(EXERCISE INSTRUCTIONS):
Provide again, from the entries below, every line from the one containing "text: (192, 410) -> (269, 574), 20 -> 21" through the one containing "line: (1066, 626)", exactly as written, and no other line.

(PROVIDED DATA):
□ □ □ □
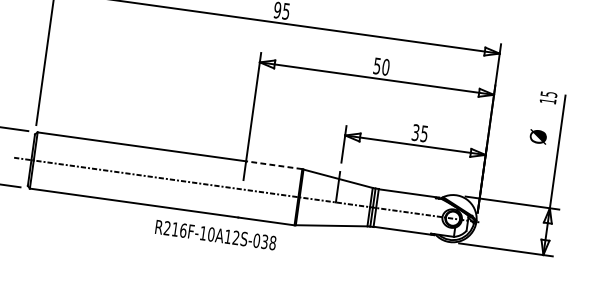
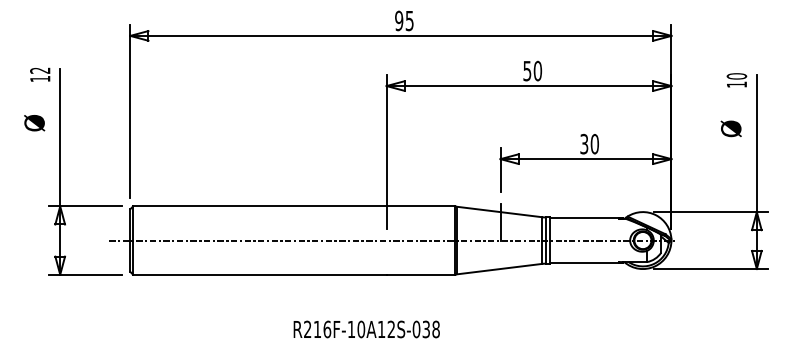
text: (548, 94) -> (736, 76), 15 -> 10
text: (424, 134) -> (594, 144), 35 -> 30
line: (273, 165) -> (420, 206), dashed -> solid
text: (215, 235) -> (366, 329), moved

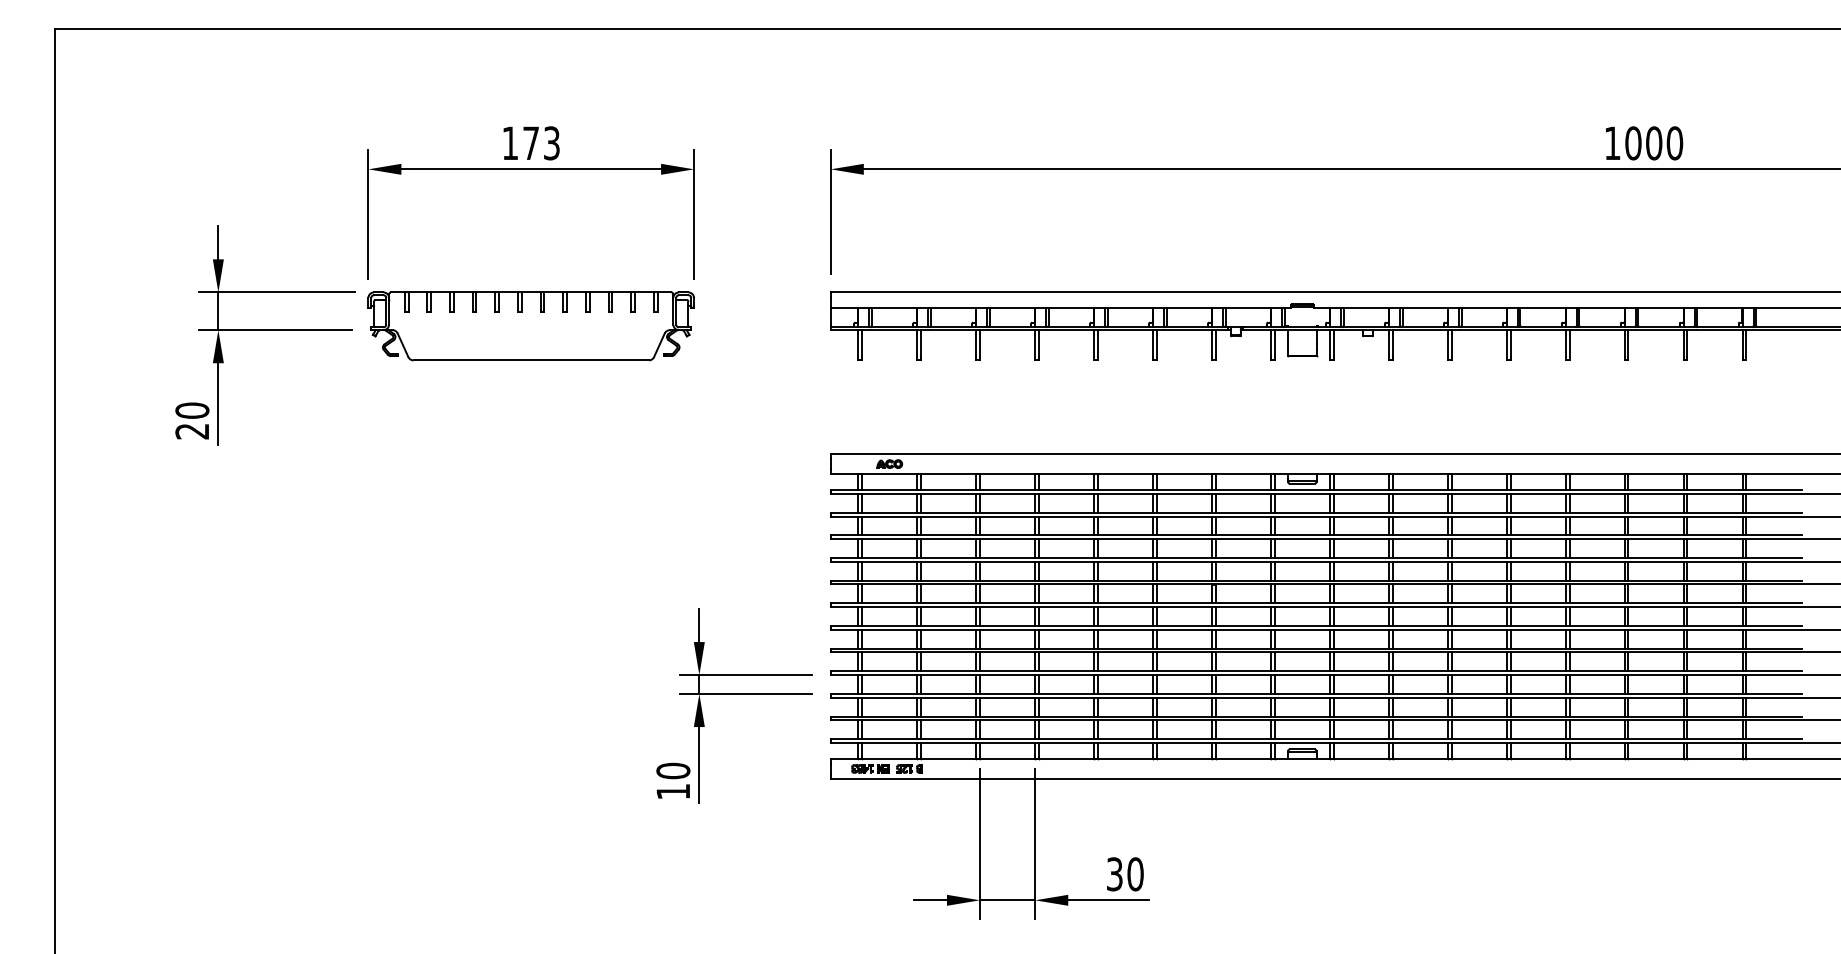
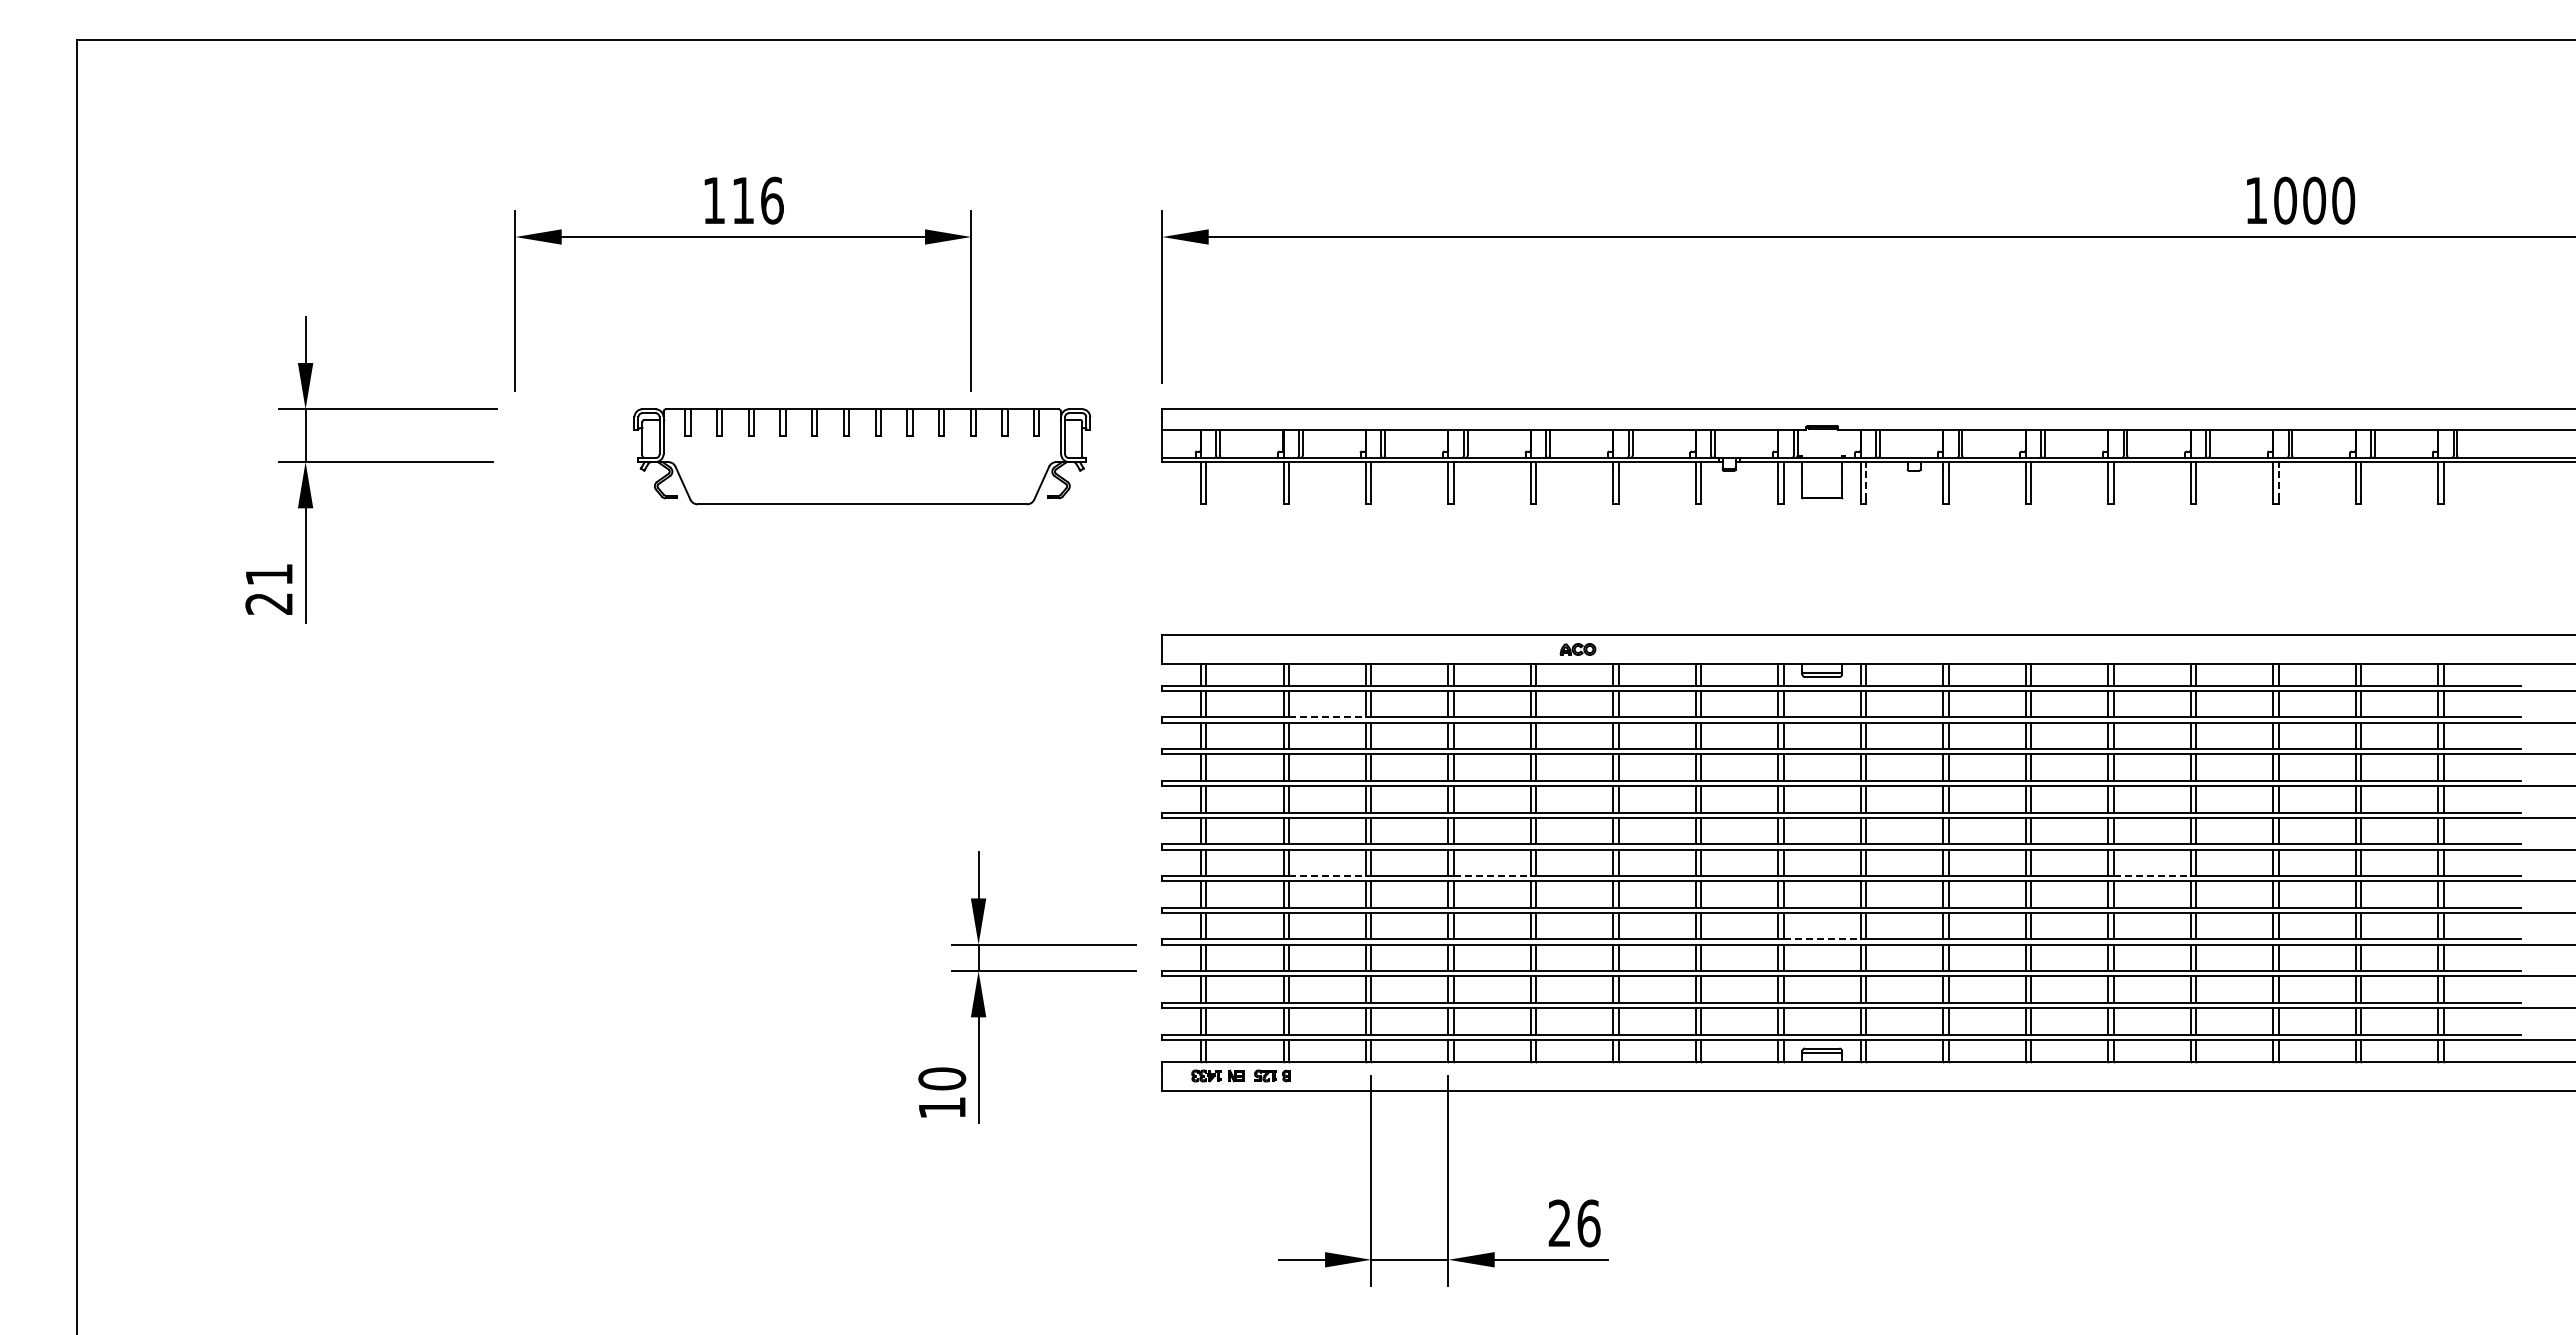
text: (541, 143) -> (757, 200), 173 -> 116
part: (531, 326) -> (862, 456), moved
line: (1333, 344) -> (1866, 482), solid -> dashed
line: (1628, 344) -> (2278, 482), solid -> dashed
text: (192, 410) -> (269, 574), 20 -> 21
part: (889, 464) -> (1577, 649), moved
line: (948, 512) -> (1327, 717), solid -> dashed
line: (948, 626) -> (1327, 876), solid -> dashed
line: (1066, 626) -> (1492, 876), solid -> dashed
line: (1538, 626) -> (2152, 876), solid -> dashed
line: (1302, 671) -> (1822, 939), solid -> dashed
text: (1125, 874) -> (1574, 1223), 30 -> 26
□ □ □ □
(REPLY):
text: (192, 410) -> (269, 574), 20 -> 21
part: (889, 464) -> (1577, 649), moved
line: (948, 512) -> (1327, 717), solid -> dashed
line: (948, 626) -> (1327, 876), solid -> dashed
line: (1066, 626) -> (1492, 876), solid -> dashed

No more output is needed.